Four billion people face severe water scarcity. Is there hope?

Scientists calculate that about two-thirds of the world's population faces severe water scarcity for at least one month a year. But that may not be the end of the story.

Rafiq Maqbool/AP/File
Indian women collect water from a broken pipe in a slum on the outskirts of Mumbai, India, March 22, 2012.

Freshwater is a key part of our lives. We drink it, we bathe in it, and we grow crops with it. But many people across the globe don't have enough of it.

Some scientific studies have suggested that between 1.7 and 3.1 billion people face freshwater scarcity. But a new study blows those estimates out of the proverbial water. 

Some 4 billion people, nearly two-thirds of the world's population of 7.125 billion, face severe freshwater scarcity, according to a new study published Friday in the journal Science Advances.

Although 66 percent of the world's population sounds pretty bad, that number includes everyone who experiences freshwater scarcity for at least a month each year. 

"Water scarcity generally occurs only during part of the year, when there is a mismatch between water availability and demand," study author Mesfin Mekonnen explained to The Christian Science Monitor's Story Hinckley.

Some regions face the shortages worse than others. About 1 billion of the 4 billion affected live in India, while 0.9 billion live in China. Those nations, not surprisingly, have the largest populations in the world. China has 1.32 billion residents and India has 1.13 billion.

Other regions, including in the forested areas of South America, Central Africa, Malaysia-Indonesia, appear to be less susceptible to water scarcity. "Other places with low water scarcity throughout the year can be found in the eastern half of the United States, in large parts of Europe, and in parts of South China," the study authors write in their paper.

Intense scarcity stretches across a broad band of land in northern Africa through the Middle East. A study last year examined the effect of climate change on the Horn of Africa, and that team predicted the drought-stricken region will only get more parched.
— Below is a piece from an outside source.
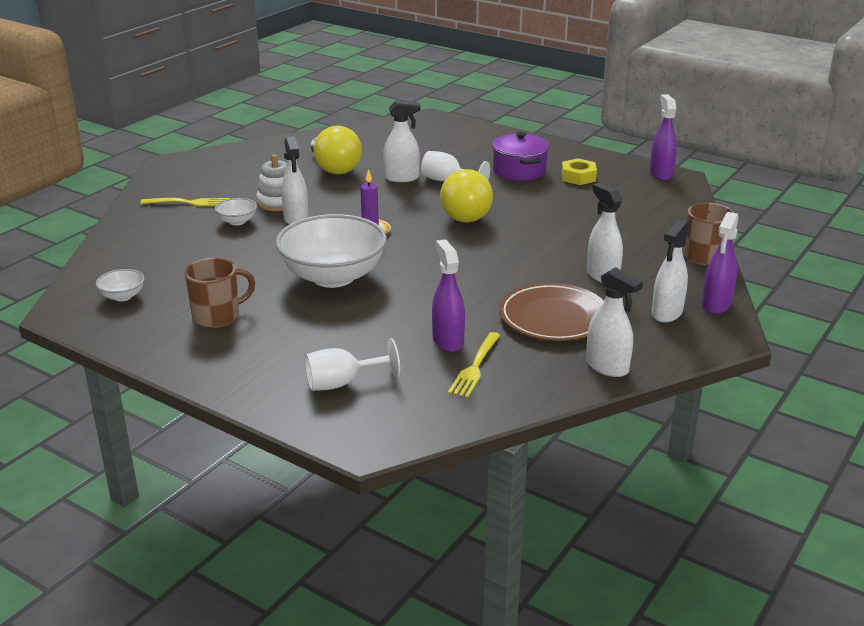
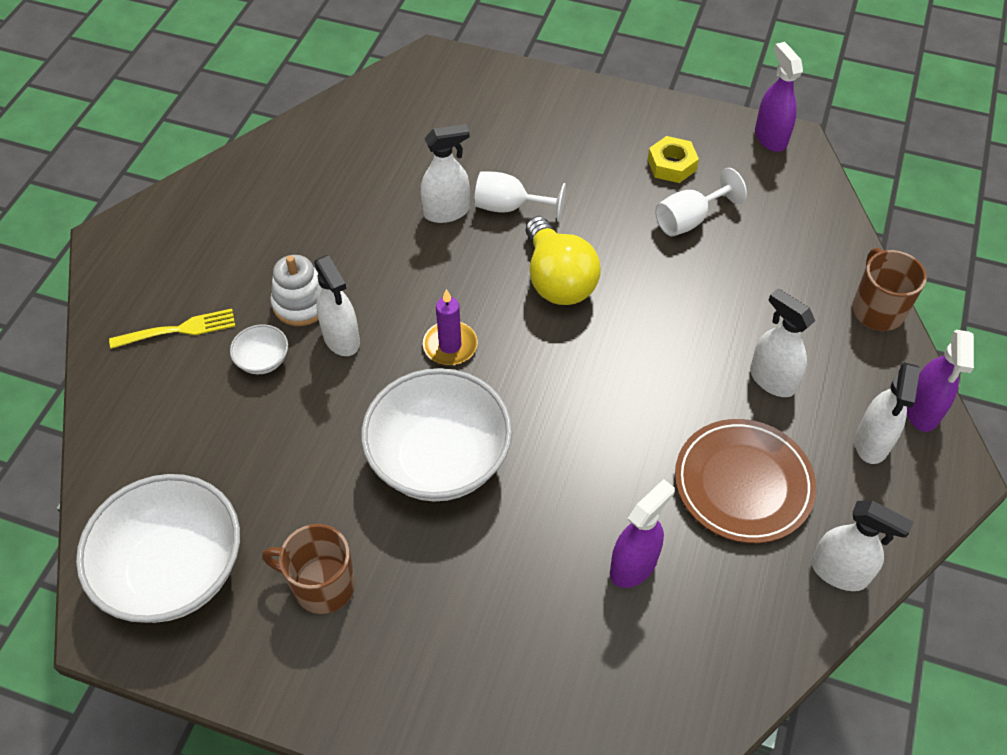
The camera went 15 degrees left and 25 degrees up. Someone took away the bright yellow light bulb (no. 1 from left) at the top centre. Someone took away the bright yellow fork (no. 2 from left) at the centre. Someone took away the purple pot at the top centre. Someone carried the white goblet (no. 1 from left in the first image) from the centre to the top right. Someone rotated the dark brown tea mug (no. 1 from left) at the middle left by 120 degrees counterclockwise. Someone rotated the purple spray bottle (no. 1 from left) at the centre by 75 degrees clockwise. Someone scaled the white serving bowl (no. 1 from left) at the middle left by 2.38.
The United Nations website states, "Water scarcity is both a natural and a human-made phenomenon. There is enough freshwater on the planet for seven billion people but it is distributed unevenly and too much of it is wasted, polluted and unsustainably managed."

So what can be done?

"There is no single silver bullet to deal with the problem around the world," said Tom Gleeson, a professor in the Department of Civil Engineering at McGill University who published a 2014 paper in the journal Nature Geoscience outlining six different ways to reduce water scarcity, in a news release.

That research team suggested combining different methods as fits. Their suggestions included measures to make irrigated agriculture more efficient, improving infrastructure to reduce industrial and domestic water waste, improving water-recycling, limiting population growth in particularly stressed regions, increasing storage in reservoirs and increasing desalination of seawater.

"Significant reductions in water-stressed populations are possible by 2050," co-author on the 2014 paper, Yoshihide Wada from the Department of Physical Geography at Utrecht University, said in the news release, "but a strong commitment and strategic efforts are required to make this happen."